The relevance of these categories will depend on the specifics of the application. Publications tend to group predictors under general headings, see for example, the predictors in the GUSTO-I model (Chap. 22).255 Of note, definitions of predictors may vary from study to study.492 Socioeconomic status (SES) can be defined in many ways, considering a patient's working status, income, and/or education. Also, SES indicators are sometimes not determined at the individual level, but for example at census tract level (“ecological SES”, e.g. in analyses of SEER-Medicare data24,404). Race/ethnicity can be defined in various ways, and sometimes be self-reported rather than determined by certain pre-defined rules. Comorbidity definitions and scoring systems are still under development.91,126,201 Variation in definitions is a serious threat to generalizability of prediction models.16

Another differentiation is to separate the patient's condition from his/her constitution. Condition may be reflected in type and severity of disease, history characteristics, comorbidity, physical and subjective health status. Constitution may especially be related to demographics such as age and gender. For example, the same type of trauma (reflected in patient condition) affects patients of different ages differently (constitution).

In the future, genetic characteristics will be used more widely in a prediction context. Inborn variants of the human genome, such as polymorphisms and mutations, may be considered as indicators of the patient's constitution. Other genetic characteristics, for example the genomic profile of a malignant tumour, may better be thought of as indicators of subtypes of tumours, reflecting condition.

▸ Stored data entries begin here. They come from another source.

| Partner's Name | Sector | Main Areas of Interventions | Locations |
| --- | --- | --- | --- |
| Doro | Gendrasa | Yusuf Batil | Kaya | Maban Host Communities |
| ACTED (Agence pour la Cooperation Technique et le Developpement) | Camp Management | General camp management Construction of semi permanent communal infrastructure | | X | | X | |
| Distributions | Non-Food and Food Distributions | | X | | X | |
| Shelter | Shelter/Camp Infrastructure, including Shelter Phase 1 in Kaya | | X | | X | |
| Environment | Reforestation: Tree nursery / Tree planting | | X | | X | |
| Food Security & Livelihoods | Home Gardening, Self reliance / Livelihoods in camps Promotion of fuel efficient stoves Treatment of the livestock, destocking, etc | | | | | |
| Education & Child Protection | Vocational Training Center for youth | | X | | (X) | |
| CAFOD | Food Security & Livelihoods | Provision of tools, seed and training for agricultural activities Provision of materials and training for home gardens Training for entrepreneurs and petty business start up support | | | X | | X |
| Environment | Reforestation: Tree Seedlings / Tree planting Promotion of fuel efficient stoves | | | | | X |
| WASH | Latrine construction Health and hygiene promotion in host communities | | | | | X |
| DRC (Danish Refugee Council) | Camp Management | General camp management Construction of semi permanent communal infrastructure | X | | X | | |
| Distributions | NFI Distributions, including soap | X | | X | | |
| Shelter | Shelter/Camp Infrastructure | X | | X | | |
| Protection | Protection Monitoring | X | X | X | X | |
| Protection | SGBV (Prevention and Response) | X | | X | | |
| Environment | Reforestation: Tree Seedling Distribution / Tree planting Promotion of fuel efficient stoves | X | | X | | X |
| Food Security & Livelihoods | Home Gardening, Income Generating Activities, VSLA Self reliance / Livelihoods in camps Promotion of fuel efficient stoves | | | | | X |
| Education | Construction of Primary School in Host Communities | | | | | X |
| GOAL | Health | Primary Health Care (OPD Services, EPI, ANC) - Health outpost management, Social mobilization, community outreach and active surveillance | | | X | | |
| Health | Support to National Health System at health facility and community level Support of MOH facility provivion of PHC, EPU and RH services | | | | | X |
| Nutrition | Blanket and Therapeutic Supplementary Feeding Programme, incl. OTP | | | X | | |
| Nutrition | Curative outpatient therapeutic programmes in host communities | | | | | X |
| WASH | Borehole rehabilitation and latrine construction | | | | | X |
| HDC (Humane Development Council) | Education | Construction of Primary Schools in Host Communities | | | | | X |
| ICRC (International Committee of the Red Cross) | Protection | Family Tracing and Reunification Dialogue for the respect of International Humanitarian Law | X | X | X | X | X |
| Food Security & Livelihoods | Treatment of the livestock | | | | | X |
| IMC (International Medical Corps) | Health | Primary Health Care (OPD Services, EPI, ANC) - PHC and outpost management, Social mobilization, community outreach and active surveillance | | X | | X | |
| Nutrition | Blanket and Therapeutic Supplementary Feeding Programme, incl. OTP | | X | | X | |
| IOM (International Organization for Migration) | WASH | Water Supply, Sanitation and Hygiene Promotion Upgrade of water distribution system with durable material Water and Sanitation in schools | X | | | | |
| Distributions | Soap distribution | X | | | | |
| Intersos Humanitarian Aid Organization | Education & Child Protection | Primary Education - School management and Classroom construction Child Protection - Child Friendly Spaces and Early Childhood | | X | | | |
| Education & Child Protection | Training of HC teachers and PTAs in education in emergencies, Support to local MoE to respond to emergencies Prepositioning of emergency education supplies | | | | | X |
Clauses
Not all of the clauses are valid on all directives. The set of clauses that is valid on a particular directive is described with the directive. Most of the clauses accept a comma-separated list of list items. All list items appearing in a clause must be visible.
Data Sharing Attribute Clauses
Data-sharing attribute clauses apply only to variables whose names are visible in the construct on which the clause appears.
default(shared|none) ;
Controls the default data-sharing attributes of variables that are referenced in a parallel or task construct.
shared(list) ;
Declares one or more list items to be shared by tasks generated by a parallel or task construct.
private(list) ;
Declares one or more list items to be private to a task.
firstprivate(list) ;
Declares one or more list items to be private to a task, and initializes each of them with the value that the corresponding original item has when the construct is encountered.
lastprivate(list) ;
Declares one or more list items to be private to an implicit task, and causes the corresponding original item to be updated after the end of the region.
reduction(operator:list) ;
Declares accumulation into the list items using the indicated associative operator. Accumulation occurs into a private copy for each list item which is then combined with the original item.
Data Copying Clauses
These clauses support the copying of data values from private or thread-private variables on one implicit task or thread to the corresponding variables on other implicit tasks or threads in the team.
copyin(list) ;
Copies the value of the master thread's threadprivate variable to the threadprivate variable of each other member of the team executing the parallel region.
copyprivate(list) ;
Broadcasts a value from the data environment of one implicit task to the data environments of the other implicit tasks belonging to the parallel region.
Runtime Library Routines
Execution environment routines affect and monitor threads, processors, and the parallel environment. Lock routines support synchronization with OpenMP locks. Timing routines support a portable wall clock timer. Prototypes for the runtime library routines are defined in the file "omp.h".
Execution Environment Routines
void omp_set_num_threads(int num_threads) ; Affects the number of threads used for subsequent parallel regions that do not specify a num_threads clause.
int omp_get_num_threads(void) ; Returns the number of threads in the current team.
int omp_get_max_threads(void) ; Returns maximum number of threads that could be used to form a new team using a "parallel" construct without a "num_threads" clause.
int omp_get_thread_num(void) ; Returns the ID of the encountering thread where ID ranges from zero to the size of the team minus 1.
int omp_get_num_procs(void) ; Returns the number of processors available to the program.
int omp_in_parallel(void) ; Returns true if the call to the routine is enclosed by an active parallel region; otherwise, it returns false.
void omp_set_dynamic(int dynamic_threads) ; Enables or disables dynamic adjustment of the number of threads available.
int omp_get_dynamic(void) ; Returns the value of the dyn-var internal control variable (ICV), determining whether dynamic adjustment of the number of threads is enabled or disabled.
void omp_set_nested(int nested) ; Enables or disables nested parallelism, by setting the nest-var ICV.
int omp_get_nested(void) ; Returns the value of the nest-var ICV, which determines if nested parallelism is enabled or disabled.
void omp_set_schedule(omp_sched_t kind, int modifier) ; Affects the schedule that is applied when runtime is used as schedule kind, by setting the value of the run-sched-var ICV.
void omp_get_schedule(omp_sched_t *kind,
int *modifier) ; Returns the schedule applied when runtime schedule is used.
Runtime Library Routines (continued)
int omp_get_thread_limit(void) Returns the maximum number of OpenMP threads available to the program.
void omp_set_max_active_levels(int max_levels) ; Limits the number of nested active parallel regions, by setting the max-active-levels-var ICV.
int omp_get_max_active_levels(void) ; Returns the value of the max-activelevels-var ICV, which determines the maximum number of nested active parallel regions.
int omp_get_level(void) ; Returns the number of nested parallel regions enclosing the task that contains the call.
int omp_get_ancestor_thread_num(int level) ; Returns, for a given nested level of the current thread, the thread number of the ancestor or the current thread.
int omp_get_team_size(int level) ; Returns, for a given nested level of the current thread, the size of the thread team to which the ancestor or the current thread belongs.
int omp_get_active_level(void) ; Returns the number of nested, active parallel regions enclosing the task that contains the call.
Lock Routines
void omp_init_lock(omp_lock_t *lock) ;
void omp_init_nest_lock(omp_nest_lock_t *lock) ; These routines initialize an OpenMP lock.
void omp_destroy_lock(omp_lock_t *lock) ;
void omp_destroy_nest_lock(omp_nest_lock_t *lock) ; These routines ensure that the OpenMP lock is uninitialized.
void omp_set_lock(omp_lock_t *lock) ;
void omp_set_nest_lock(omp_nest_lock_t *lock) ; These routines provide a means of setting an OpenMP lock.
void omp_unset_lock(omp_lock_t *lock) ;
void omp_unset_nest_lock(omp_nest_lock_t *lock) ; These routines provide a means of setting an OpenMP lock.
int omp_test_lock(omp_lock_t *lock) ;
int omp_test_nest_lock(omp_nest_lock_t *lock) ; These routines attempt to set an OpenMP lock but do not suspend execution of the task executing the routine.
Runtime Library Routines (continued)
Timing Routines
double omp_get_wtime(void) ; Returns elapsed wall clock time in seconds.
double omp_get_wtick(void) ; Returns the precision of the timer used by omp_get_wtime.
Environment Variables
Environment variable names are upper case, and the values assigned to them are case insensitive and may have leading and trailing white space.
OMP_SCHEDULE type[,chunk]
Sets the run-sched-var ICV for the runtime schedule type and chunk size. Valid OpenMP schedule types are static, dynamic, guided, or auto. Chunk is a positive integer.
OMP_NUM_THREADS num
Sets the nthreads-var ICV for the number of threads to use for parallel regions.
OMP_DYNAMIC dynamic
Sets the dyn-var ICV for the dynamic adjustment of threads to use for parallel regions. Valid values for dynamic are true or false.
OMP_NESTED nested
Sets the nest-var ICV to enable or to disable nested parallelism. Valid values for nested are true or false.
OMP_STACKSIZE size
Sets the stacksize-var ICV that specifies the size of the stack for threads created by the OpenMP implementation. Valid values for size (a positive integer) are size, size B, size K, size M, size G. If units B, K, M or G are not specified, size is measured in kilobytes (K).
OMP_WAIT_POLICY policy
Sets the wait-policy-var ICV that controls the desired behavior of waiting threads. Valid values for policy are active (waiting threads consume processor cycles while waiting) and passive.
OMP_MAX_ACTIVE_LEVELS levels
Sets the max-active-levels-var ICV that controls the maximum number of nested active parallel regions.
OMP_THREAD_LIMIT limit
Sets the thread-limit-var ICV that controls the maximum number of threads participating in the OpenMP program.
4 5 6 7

3.4.3 3.4.3 Costs of Predictors

Predictors may require different costs, in monetary terms, but also in burden for a patient. In a prediction context, it is evident that information that is easy to obtain should be considered before information that is more difficult to obtain. Hence, we should first consider characteristics such as demographics and patient history, followed by simple diagnostic tests, and finally invasive and/or costly tests. Expensive genetic tests should hence be considered for their incremental value over classical predictors rather than alone.225 Such an incremental evaluation is well possible with predictive regression models, where a model is first considered without the test, and subsequently a model with the test added.399

3.4.4 3.4.4 Determinants of Prognosis

Prognosis can also be viewed in a triangle of interacting causes (Fig 3.1). Predictors may be separated as related to environment (e.g. socio-economic conditions, health care access and quality, climate), the host (e.g. demographic, behavioral, psychosocial, premorbid biologic factors), and disease (e.g. imaging, pathophysiologic, genomic, proteomic, metabolomic factors).184

Fig. 3.1
figure 1

Prognosis may be thought of as determined by predictors related to environment, host and disease184

3.4.5 3.4.5 Prognosis in Oncology

For prognosis in oncology, it has been proposed to separate factors related to the patient, the tumour and to treatment (Fig 3.2).186 Examples of patients characteristics include demographics (age, sex, race/ethnicity, SES), comorbidity, functional status. Tumour characteristics include the extent of disease (e.g. reflected in TNM stage), pathology, and sometimes values of tumour markers. Treatment may commonly include (combinations of) surgery, chemotherapy, and radiotherapy.

Fig. 3.2
figure 2

Prognosis of a patient with cancer may be thought of as determined by predictors related to the tumour, the patients, and therapy186

3.5 3.5 Reliability of Predictors

3.5.1 3.5.1 Observer Variability

We generally prefer predictors that are well defined and reliably measured by any observer. In practice, observer variability is a problem for many measurements.185,246 Disciplines include, for example pathologists, who may unreliably score tissue specimens for histology, cell counts, colouring of cells, and radiologists, who, for example, score X-rays, CT scans, MRI scans, and ultrasound measurements. This variability can appropriately be measured with kappa statistics.248 The interobserver and intraobserver variability can be substantial, which will be reflected in low kappa values.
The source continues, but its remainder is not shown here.